Electrical impedance tomography

Last revised by Joachim Feger on 27 Apr 2024

Electrical impedance tomography (EIT) is a type of imaging based on sending small amounts of electrical current across tissue (when used for medical imaging) and measuring conductivity.

There are several ways in which the EIT signal can be generated and processed, and these are often indicated by a specific name, which is typically written as an acronym. The signal can be single, dual (dfEIT) or multi-frequency (mfEIT). Processing may allow examination of absolute EIT signal (aEIT), frequency difference (fdEIT) or time difference EIT signal (tdEIT).

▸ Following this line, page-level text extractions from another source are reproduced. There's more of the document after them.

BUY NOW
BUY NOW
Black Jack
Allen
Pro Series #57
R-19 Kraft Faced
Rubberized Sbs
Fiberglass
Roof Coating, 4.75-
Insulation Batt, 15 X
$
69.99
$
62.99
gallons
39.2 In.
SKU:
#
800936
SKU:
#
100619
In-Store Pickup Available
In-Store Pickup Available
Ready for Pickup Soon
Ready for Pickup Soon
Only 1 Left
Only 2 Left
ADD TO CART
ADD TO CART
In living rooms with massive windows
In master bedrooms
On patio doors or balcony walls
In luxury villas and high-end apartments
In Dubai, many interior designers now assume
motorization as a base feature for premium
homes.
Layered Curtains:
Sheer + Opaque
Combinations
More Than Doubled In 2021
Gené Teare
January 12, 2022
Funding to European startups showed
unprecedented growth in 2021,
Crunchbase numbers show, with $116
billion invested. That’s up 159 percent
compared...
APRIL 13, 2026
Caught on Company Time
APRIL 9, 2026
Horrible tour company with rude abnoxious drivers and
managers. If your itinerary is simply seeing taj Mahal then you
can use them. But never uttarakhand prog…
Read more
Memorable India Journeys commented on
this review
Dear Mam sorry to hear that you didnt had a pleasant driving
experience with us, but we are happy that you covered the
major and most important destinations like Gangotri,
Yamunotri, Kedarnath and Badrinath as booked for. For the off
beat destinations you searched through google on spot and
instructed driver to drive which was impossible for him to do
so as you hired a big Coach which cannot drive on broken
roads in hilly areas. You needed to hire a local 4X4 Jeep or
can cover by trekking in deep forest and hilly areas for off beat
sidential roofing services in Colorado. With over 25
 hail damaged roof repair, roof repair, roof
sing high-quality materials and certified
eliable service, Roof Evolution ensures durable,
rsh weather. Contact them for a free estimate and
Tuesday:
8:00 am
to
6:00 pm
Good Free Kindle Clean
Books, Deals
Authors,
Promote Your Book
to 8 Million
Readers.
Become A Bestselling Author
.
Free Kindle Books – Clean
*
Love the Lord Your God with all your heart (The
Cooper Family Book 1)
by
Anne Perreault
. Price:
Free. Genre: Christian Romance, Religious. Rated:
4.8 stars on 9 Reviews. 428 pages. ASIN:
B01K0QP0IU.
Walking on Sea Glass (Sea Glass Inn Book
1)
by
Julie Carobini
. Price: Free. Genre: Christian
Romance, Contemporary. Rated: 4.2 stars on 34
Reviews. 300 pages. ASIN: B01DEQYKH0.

In some advanced centers, the technique is used to monitor the lungs of critically ill patients. It should be noted that while EIT can theoretically be used with diverse applications from monitoring peristalsis to intrinsic brain activity to clots and thrombi 1, it is not typically used for such activities as other modalities allow for superior imaging. There is active research in applying the technique in clinical neuroimaging 3 and breast cancer detection 4.

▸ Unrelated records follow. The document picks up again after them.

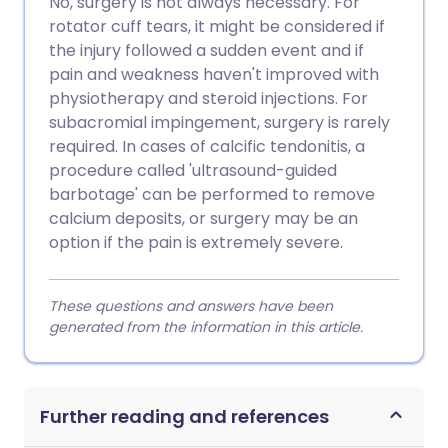
No, surgery is not always necessary. For
rotator cuff tears, it might be considered if
the injury followed a sudden event and if
pain and weakness haven't improved with
physiotherapy and steroid injections. For
subacromial impingement, surgery is rarely
required. In cases of calcific tendonitis, a
procedure called 'ultrasound-guided
barbotage' can be performed to remove
calcium deposits, or surgery may be an
option if the pain is extremely severe.
These questions and answers have been
generated from the information in this article.
Further reading and references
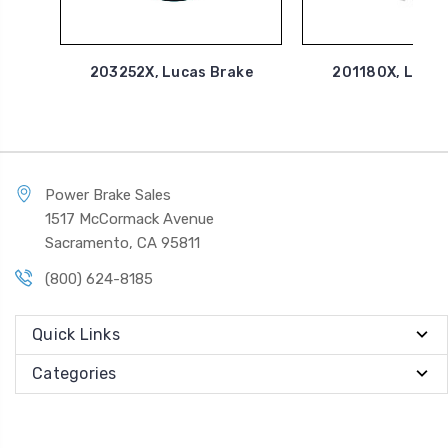
203252X, Lucas Brake
201180X, Lucas
Power Brake Sales
1517 McCormack Avenue
Sacramento, CA 95811
(800) 624-8185
Quick Links
Categories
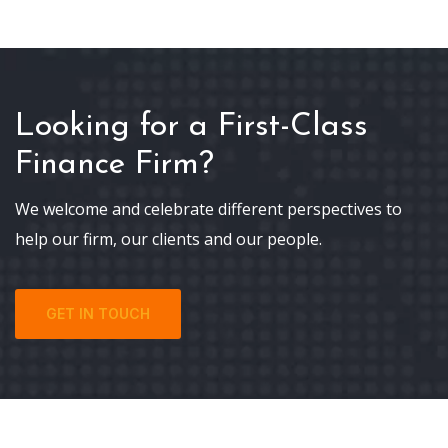
Looking for a First-Class
Finance Firm?
We welcome and celebrate different perspectives to
help our firm, our clients and our people.
GET IN TOUCH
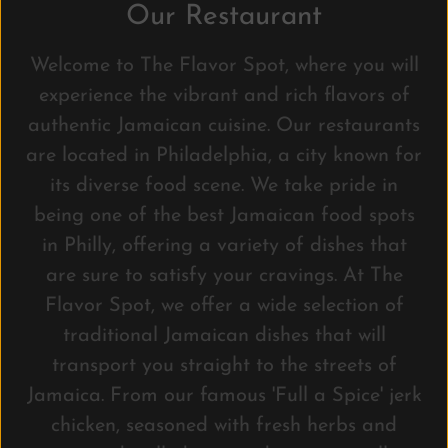
Our Restaurant
Welcome to The Flavor Spot, where you will
experience the vibrant and rich flavors of
authentic Jamaican cuisine. Our restaurants
are located in Philadelphia, a city known for
its diverse food scene. We take pride in
being one of the best Jamaican food spots
in Philly, offering a variety of dishes that
are sure to satisfy your cravings. At The
Flavor Spot, we offer a wide selection of
traditional Jamaican dishes that will
transport you straight to the streets of
Jamaica. From our famous 'Full a Spice' jerk
chicken, seasoned with fresh herbs and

The technique should not be used on patients with pacemakers, implantable cardiac defibrillators (ICDs) or any implanted devices. Thoracic EIT machines should not be used on patients who have unstable rib or spinal fractures as applying the EIT belt requires moving the patients. At present there is much less quality in EIT signal measurements on extremely obese patients, so extreme obesity is relative contraindication.

Electrical impedance tomography measurements are done with electrodes around the object measured, and reconstruction algorithms are used to create tomographic images. The technique can allow for continuous imaging over the time it is applied.

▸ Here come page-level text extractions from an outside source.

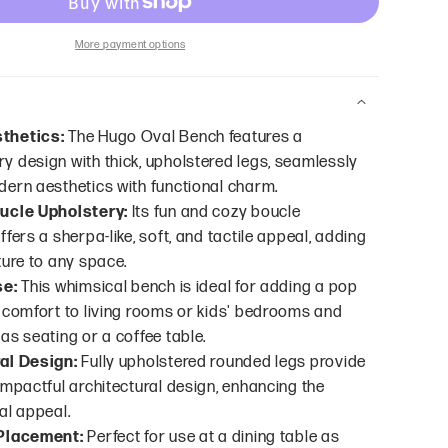
More payment options
thetics:
The Hugo Oval Bench features a
 design with thick, upholstered legs, seamlessly
ern aesthetics with functional charm.
ucle Upholstery:
Its fun and cozy boucle
fers a sherpa-like, soft, and tactile appeal, adding
ture to any space.
se:
This whimsical bench is ideal for adding a pop
 comfort to living rooms or kids' bedrooms and
as seating or a coffee table.
al Design:
Fully upholstered rounded legs provide
impactful architectural design, enhancing the
al appeal.
 Placement:
Perfect for use at a dining table as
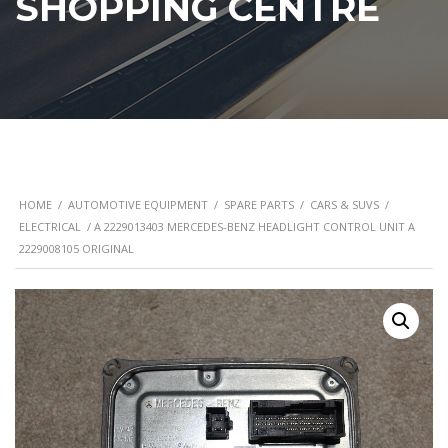
SHOPPING CENTRE
HOME
/
AUTOMOTIVE EQUIPMENT
/
SPARE PARTS
/
CARS & SUVS
/
ELECTRICAL
/ A 2229013403 MERCEDES-BENZ HEADLIGHT CONTROL UNIT A
2229008105 ORIGINAL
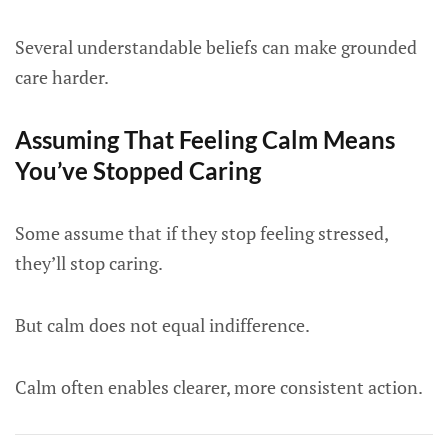
Several understandable beliefs can make grounded
care harder.
Assuming That Feeling Calm Means
You’ve Stopped Caring
Some assume that if they stop feeling stressed,
they’ll stop caring.
But calm does not equal indifference.
Calm often enables clearer, more consistent action.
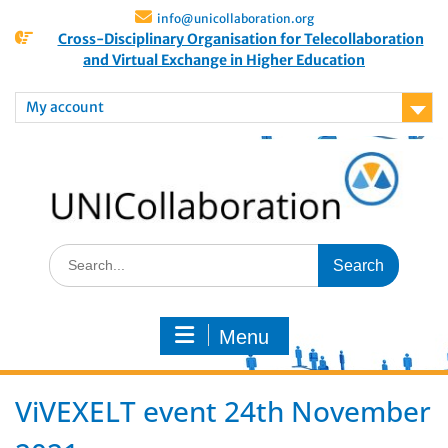
info@unicollaboration.org
Cross-Disciplinary Organisation for Telecollaboration
and Virtual Exchange in Higher Education
My account
Menu
ViVEXELT event 24th November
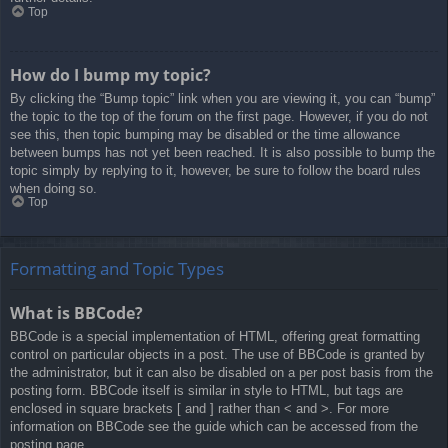
Top
How do I bump my topic?
By clicking the “Bump topic” link when you are viewing it, you can “bump”
the topic to the top of the forum on the first page. However, if you do not
see this, then topic bumping may be disabled or the time allowance
between bumps has not yet been reached. It is also possible to bump the
topic simply by replying to it, however, be sure to follow the board rules
when doing so.
Top
Formatting and Topic Types
What is BBCode?
BBCode is a special implementation of HTML, offering great formatting
control on particular objects in a post. The use of BBCode is granted by
the administrator, but it can also be disabled on a per post basis from the
posting form. BBCode itself is similar in style to HTML, but tags are
enclosed in square brackets [ and ] rather than < and >. For more
information on BBCode see the guide which can be accessed from the
posting page.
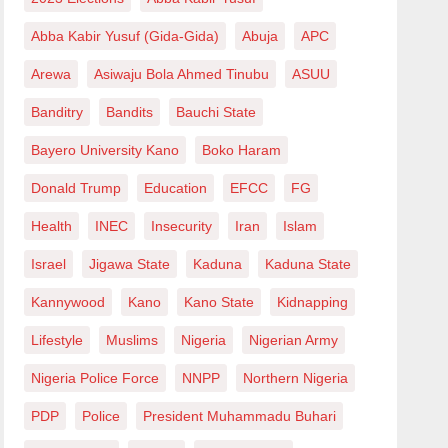
Abba Kabir Yusuf (Gida-Gida)
Abuja
APC
Arewa
Asiwaju Bola Ahmed Tinubu
ASUU
Banditry
Bandits
Bauchi State
Bayero University Kano
Boko Haram
Donald Trump
Education
EFCC
FG
Health
INEC
Insecurity
Iran
Islam
Israel
Jigawa State
Kaduna
Kaduna State
Kannywood
Kano
Kano State
Kidnapping
Lifestyle
Muslims
Nigeria
Nigerian Army
Nigeria Police Force
NNPP
Northern Nigeria
PDP
Police
President Muhammadu Buhari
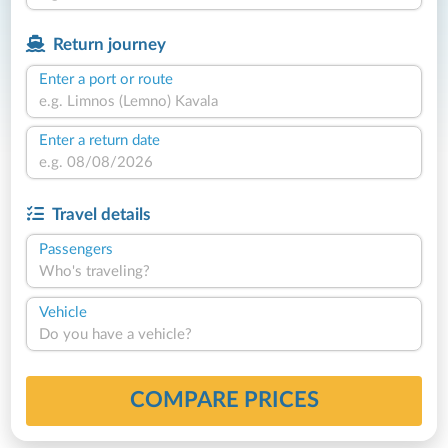
Return journey
Enter a port or route
Enter a return date
Travel details
Passengers
Who's traveling?
Vehicle
Do you have a vehicle?
COMPARE PRICES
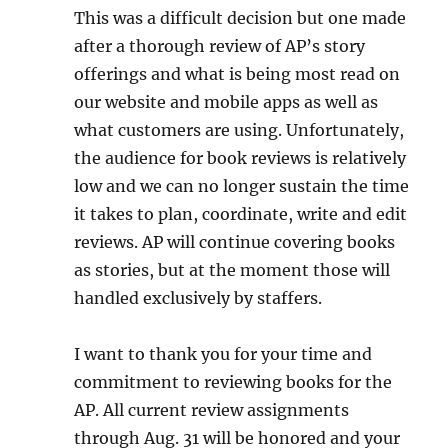
This was a difficult decision but one made
after a thorough review of AP’s story
offerings and what is being most read on
our website and mobile apps as well as
what customers are using. Unfortunately,
the audience for book reviews is relatively
low and we can no longer sustain the time
it takes to plan, coordinate, write and edit
reviews. AP will continue covering books
as stories, but at the moment those will
handled exclusively by staffers.
I want to thank you for your time and
commitment to reviewing books for the
AP. All current review assignments
through Aug. 31 will be honored and your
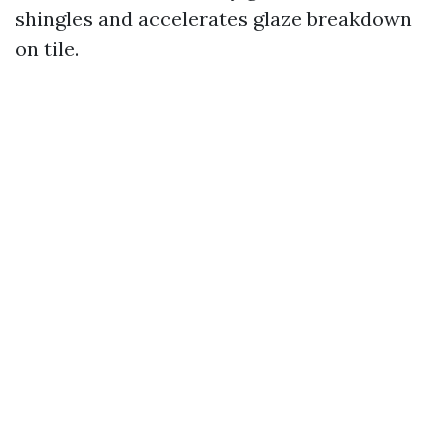
shingles and accelerates glaze breakdown
on tile.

The advantages of the technique in a clinical setting are the lack of radiation and low cost.

In EIT lung imaging the stronger electrical signal of the heart creates significant artifacts which at present are not well controlled with signal processing techniques.

Developments which allowed for EIT can be traced back to at least the 1930s, however the published application of these technologies to the body began in the 1970s, with many crediting John Webster 5 for this.